▸ Assigned task 1: According to the passage on granule protection lookups, with what may the completer-side filtering circuitry be associated?
▸ Assigned task 2: Reproduce the passage on granule protection lookups word for word, from "In a system" to "spaces if desired.".
▸ Assigned task 3: Continue the passage on granule protection lookups from the point at which it ends.

▸ Text passage:
================
Granule Protection Lookups

In a system in which a virtual address of a memory access request can be mapped to a physical address in one of two or more distinct physical address spaces, granule protection information can be used to limit which physical addresses are accessible within a particular physical address space. This can be useful for ensuring that certain physical memory locations implemented in hardware either on-chip or off-chip can be restricted for access within a particular physical address space or a particular subset of physical address spaces if desired.

In one approach for managing such restrictions, the enforcement of whether a given physical address can be accessed from a particular physical address space may be implemented using completer-side filtering circuitry provided at or near a completer device for servicing a memory access request. For example, the completer-side filtering circuitry can be associated with a memory controller or peripheral controller. In such an approach, the issuing of memory access requests to a cache, or an interconnect for routing transactions from a requester device to the completer device, may not depend on any lookup of information for defining which physical addresses are accessible within a given physical address space.

In contrast, in the examples described below, a granule protection lookup is performed by requester-side filtering circuitry which checks whether a memory access request is allowed to be passed to a cache or an interconnect, based on a lookup of granule protection information which indicates at least one allowed physical address space associated with a target granule of physical addresses to be accessed. The granules of physical address space for which respective items of granule protection information are defined may be of a particular size, which may be the same as, or different to, the size of the pages used for a page table structure used for the address translation circuitry. In some cases the granules may be of a larger size than the pages defining address translation mappings for the address translation circuitry. Alternatively, the granule protection information may be defined at the same page-level granularity as address translation information within a page table structure. Defining granule protection information at page-level granularity can be convenient as this may then allow more fine-grained control over which regions of memory storage hardware are accessible from particular physical address spaces and hence from particular domains of operations of processing circuitry.

Hence, an apparatus may have address translation circuitry to translate a target virtual address specified by a memory access request issued by requester circuitry into a target physical address, and requester-side circuitry to perform a granule protection lookup based on the target physical address and a selected physical address space associated with the memory access request, to determine whether to allow the memory access request to be passed to a cache or passed to an interconnect for communicating with a completer device for servicing the memory access request. The selected physical address space may be one of a plurality of physical address spaces. In the granule protection lookup, the requester-side filtering circuitry may be configured to:

- obtain granule protection information corresponding to a target granule of physical addresses including the target physical address, the granule protection information indicative of at least one allowed physical address space associated with the target granule; and
- block the memory access request when the granule protection information indicates that the selected physical address space is not one of said at least one allowed physical address space.

An advantage of performing a granule protection lookup at the requester-side of the interconnect instead of on the completer-side is that this can enable more fine-grained control over which physical addresses are accessible from a given physical address space than would be practical at the completer-side. This is because the completer-side may typically have relatively limited ability to access the memory system as a whole. For example, a memory controller for a given memory unit may only have access to the locations within that memory unit and may not have access to other regions of the address space. Providing more fine-grained control may rely on a more complex table of granule protection information which may be stored in the memory system and it may be more practical to access such a table from the requester side where there is more flexibility to issue memory access request to a wider subset of the memory system.
================
▸ Data:
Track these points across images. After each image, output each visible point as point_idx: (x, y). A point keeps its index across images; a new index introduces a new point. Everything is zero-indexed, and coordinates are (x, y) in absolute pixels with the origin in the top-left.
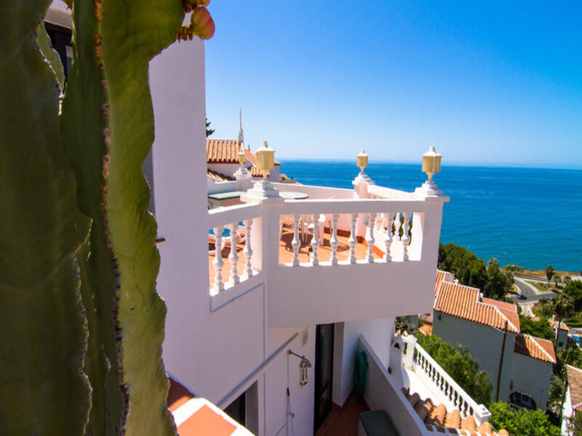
================
▸ Final answer 1: A memory controller or a peripheral controller.

▸ Final answer 2:
In a system in which a virtual address of a memory access request can be mapped to a physical address in one of two or more distinct physical address spaces, granule protection information can be used to limit which physical addresses are accessible within a particular physical address space. This can be useful for ensuring that certain physical memory locations implemented in hardware either on-chip or off-chip can be restricted for access within a particular physical address space or a particular subset of physical address spaces if desired.

▸ Final answer 3:
Also, performing the granule protection lookup on the requester side can help enable the ability to dynamically update granule protection information at runtime, which may not be practical for completer-side filtering circuitry which may be restricted to accessing a relatively small amount of statically defined data defined at boot-time.

Another advantage of requester-side filtering circuitry is that this would enable the interconnect to allocate different addresses within the same granule to different completer ports communicating with different completer devices (e.g. different DRAM (dynamic random access memory) units), which may be efficient for performance but may be impractical if the granule as a whole needs to be directed to the same completer unit so that the granule protection lookup can be performed on the completer side to verify whether a memory access is allowed.

Hence there may be a number of advantages to performing the granule protection lookup for distinguishing whether a particular physical address can be accessed from a particular physical address space selected for a given memory access request at the requester side instead of the completer side.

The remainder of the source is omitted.